Latpulldowns- 6x20, 8x15, 10x10, 13x7, 10x9
Onearm hammer strength- 45x20, 55x15, 70x10, 95x7, 70x5
Shrugs- 35x20, 45x15, 55x10, 70x7, 55x10
Lateral raise- bwx20, 10x15, 15x10, 20x8, 15x12
BB curl- 35x20, 45x15, 45x10, 65x7, 45x4
Reverse curl- 15x15, 25x10, 35x8, 25x6
10 min cardio

like i said previously im back at th eschool gym.

lat pulldown is different weights, but i guestimated and found a good weight. it was a lil difficult so im gunna stick with it and not raise the weight for one or two back workouts and try and focus on the squeeze

different hammerstrength row too, but it was really good

shrugs i really found my "groove" that makes it really hurt, as opposed to just making funny faces in the mirror

bb curls this time i got the 7th with MAD effort, i think nextg week im going to go
25,35,45,65 instead of 35,45,45

reverse curls im doin 40x8 for my workset (2.5s on each side ;))
 
1/30/08- Chest/tris
Hammerstrength press- 25x20, 45x15, 70x10, 90x6, 70x4
Db Press- 35x20, 40x15, 45x10, 55x6, 40x4
Cable flys- 2x20, 3x15, 4x10, 6x7, 4x6
Hammser strength shoulders- 15x20, 25x15, 35x10, 45x6, 35x5
Triceps pushdown- 3x20, 4x15, 5x10, 7x7, 5x9
Singlearm- 1x15, 2x10, 4x8, 2x10
10 min cardio

so i did 6 instead of 7 on db presses and shoulders. i even lowered my start weight on shoulders and still failed on the 4th sets.
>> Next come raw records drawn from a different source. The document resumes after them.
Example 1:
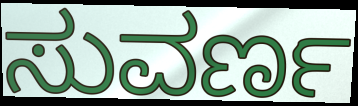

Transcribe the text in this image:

ಸುವರ್ಣ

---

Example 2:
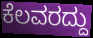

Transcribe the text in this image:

ಕೆಲವರದ್ದು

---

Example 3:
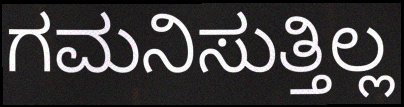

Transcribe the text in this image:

ಗಮನಿಸುತ್ತಿಲ್ಲ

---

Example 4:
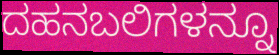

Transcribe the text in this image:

ದಹನಬಲಿಗಳನ್ನೂ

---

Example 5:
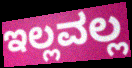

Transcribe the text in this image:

ಇಲ್ಲವಲ್ಲ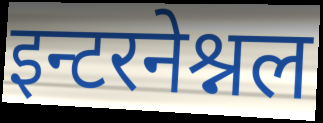
इन्टरनेश्नल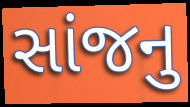
સાંજનુ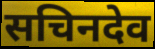
सचिनदेवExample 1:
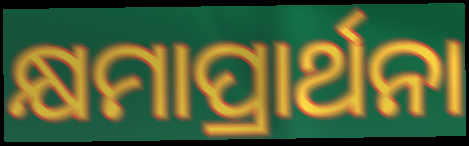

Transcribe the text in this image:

କ୍ଷମାପ୍ରାର୍ଥନା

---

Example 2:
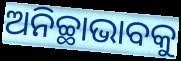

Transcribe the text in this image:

ଅନିଚ୍ଛାଭାବକୁ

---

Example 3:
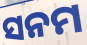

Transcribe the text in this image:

ସନମ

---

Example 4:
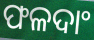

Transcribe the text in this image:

ଫଳଦାଂ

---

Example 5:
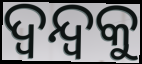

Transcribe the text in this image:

i dont know if its because of school starting, or if im focusing better on the muscle, or if its because of the lateral raises from back yesterday.

should i worry about this? or as long as i gave it my all and struggled through and lifted the right way i will benefit? do i need to lower the weight alot?

the goodnews is i either had alot less stress on my triceps during the chest portion, or im just awsome at tris, because i increased a huge amount on those today
 
im upping the carbs. i was calculating them and i was barely hitting my target.

im also walking probably an hour+ total each day from class to class now that school has started, and have been very tired all day lately which could be why im not doing too well in the gym.